#### Dataset entries
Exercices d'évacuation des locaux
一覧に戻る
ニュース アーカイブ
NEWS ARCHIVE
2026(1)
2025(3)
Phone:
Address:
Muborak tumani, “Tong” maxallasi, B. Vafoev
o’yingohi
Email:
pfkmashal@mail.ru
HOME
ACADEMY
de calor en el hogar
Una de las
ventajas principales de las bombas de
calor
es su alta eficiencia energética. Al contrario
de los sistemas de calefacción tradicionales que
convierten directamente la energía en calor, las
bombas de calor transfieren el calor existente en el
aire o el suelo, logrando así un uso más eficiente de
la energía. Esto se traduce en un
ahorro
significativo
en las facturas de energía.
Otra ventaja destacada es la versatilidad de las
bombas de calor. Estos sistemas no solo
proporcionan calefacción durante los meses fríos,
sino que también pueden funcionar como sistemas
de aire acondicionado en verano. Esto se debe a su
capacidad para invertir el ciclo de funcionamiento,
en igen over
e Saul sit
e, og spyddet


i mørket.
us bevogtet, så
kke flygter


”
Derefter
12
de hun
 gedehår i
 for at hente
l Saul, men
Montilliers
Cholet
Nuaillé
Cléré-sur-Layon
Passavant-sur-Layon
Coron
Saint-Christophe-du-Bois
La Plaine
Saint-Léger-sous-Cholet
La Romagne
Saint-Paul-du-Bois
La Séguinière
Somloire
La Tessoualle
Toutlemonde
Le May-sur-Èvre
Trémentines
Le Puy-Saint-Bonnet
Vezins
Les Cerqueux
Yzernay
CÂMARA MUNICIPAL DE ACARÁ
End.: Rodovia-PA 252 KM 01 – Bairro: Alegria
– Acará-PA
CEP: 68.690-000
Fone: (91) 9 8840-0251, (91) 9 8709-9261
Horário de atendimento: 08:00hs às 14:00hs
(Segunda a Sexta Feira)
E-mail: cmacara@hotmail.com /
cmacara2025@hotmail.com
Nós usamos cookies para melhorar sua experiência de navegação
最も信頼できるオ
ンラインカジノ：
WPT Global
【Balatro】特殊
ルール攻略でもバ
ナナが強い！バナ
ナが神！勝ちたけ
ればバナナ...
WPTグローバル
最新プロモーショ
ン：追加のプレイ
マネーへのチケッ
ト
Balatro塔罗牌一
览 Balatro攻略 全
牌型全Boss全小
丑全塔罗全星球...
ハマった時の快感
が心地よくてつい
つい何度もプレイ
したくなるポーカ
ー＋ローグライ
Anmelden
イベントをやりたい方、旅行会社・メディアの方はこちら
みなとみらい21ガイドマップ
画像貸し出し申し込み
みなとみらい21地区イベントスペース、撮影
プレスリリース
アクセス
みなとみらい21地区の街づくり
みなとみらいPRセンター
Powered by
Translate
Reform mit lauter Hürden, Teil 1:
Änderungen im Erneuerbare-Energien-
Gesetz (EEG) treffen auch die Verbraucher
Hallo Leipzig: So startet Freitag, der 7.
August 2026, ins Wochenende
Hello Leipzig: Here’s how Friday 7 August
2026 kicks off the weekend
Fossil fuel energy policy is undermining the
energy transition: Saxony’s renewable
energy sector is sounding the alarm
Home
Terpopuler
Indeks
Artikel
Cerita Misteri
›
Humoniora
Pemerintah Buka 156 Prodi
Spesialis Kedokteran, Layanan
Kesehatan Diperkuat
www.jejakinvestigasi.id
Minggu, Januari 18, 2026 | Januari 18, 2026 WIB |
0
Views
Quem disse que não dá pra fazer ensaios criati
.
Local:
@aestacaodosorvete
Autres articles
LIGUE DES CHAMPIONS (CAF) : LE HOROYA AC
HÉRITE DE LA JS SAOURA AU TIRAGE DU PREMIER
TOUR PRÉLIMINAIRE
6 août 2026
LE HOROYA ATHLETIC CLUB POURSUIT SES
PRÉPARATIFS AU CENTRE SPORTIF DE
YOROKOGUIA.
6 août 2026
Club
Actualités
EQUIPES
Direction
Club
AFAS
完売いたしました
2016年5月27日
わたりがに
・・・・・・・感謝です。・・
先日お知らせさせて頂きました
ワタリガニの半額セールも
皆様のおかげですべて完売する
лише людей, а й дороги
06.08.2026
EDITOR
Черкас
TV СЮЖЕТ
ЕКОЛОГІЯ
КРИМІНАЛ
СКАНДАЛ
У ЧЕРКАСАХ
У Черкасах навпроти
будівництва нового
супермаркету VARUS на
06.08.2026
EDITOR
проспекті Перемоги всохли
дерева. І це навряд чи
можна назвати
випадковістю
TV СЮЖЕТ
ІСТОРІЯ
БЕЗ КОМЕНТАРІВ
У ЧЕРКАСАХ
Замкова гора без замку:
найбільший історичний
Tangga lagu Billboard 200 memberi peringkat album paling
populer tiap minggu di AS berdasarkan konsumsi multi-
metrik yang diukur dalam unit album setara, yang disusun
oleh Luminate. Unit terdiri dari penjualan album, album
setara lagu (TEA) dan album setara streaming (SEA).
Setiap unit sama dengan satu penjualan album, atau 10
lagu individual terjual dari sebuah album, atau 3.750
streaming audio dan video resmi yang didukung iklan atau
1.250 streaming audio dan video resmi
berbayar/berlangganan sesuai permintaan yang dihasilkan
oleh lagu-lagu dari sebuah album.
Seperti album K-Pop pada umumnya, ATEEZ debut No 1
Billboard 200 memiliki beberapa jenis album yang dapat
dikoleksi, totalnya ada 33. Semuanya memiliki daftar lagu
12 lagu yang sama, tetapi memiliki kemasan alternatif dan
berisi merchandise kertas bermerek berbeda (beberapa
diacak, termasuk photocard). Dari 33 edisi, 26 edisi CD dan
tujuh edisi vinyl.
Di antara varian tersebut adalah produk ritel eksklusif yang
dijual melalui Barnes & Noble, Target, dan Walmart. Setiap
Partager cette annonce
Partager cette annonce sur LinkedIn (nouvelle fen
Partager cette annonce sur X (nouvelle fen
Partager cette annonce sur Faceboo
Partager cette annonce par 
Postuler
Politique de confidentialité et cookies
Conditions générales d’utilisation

#### TRY IT
The answer is the run of lines above from the line containing "aire o el suelo, logrando" through the line containing "Fossil fuel energy policy is undermining the", copied exactly and alone.

#### EXERCISE RESPONSE
aire o el suelo, logrando así un uso más eficiente de
la energía. Esto se traduce en un
ahorro
significativo
en las facturas de energía.
Otra ventaja destacada es la versatilidad de las
bombas de calor. Estos sistemas no solo
proporcionan calefacción durante los meses fríos,
sino que también pueden funcionar como sistemas
de aire acondicionado en verano. Esto se debe a su
capacidad para invertir el ciclo de funcionamiento,
en igen over
e Saul sit
e, og spyddet


i mørket.
us bevogtet, så
kke flygter


”
Derefter
12
de hun
 gedehår i
 for at hente
l Saul, men
Montilliers
Cholet
Nuaillé
Cléré-sur-Layon
Passavant-sur-Layon
Coron
Saint-Christophe-du-Bois
La Plaine
Saint-Léger-sous-Cholet
La Romagne
Saint-Paul-du-Bois
La Séguinière
Somloire
La Tessoualle
Toutlemonde
Le May-sur-Èvre
Trémentines
Le Puy-Saint-Bonnet
Vezins
Les Cerqueux
Yzernay
CÂMARA MUNICIPAL DE ACARÁ
End.: Rodovia-PA 252 KM 01 – Bairro: Alegria
– Acará-PA
CEP: 68.690-000
Fone: (91) 9 8840-0251, (91) 9 8709-9261
Horário de atendimento: 08:00hs às 14:00hs
(Segunda a Sexta Feira)
E-mail: cmacara@hotmail.com /
cmacara2025@hotmail.com
Nós usamos cookies para melhorar sua experiência de navegação
最も信頼できるオ
ンラインカジノ：
WPT Global
【Balatro】特殊
ルール攻略でもバ
ナナが強い！バナ
ナが神！勝ちたけ
ればバナナ...
WPTグローバル
最新プロモーショ
ン：追加のプレイ
マネーへのチケッ
ト
Balatro塔罗牌一
览 Balatro攻略 全
牌型全Boss全小
丑全塔罗全星球...
ハマった時の快感
が心地よくてつい
つい何度もプレイ
したくなるポーカ
ー＋ローグライ
Anmelden
イベントをやりたい方、旅行会社・メディアの方はこちら
みなとみらい21ガイドマップ
画像貸し出し申し込み
みなとみらい21地区イベントスペース、撮影
プレスリリース
アクセス
みなとみらい21地区の街づくり
みなとみらいPRセンター
Powered by
Translate
Reform mit lauter Hürden, Teil 1:
Änderungen im Erneuerbare-Energien-
Gesetz (EEG) treffen auch die Verbraucher
Hallo Leipzig: So startet Freitag, der 7.
August 2026, ins Wochenende
Hello Leipzig: Here’s how Friday 7 August
2026 kicks off the weekend
Fossil fuel energy policy is undermining the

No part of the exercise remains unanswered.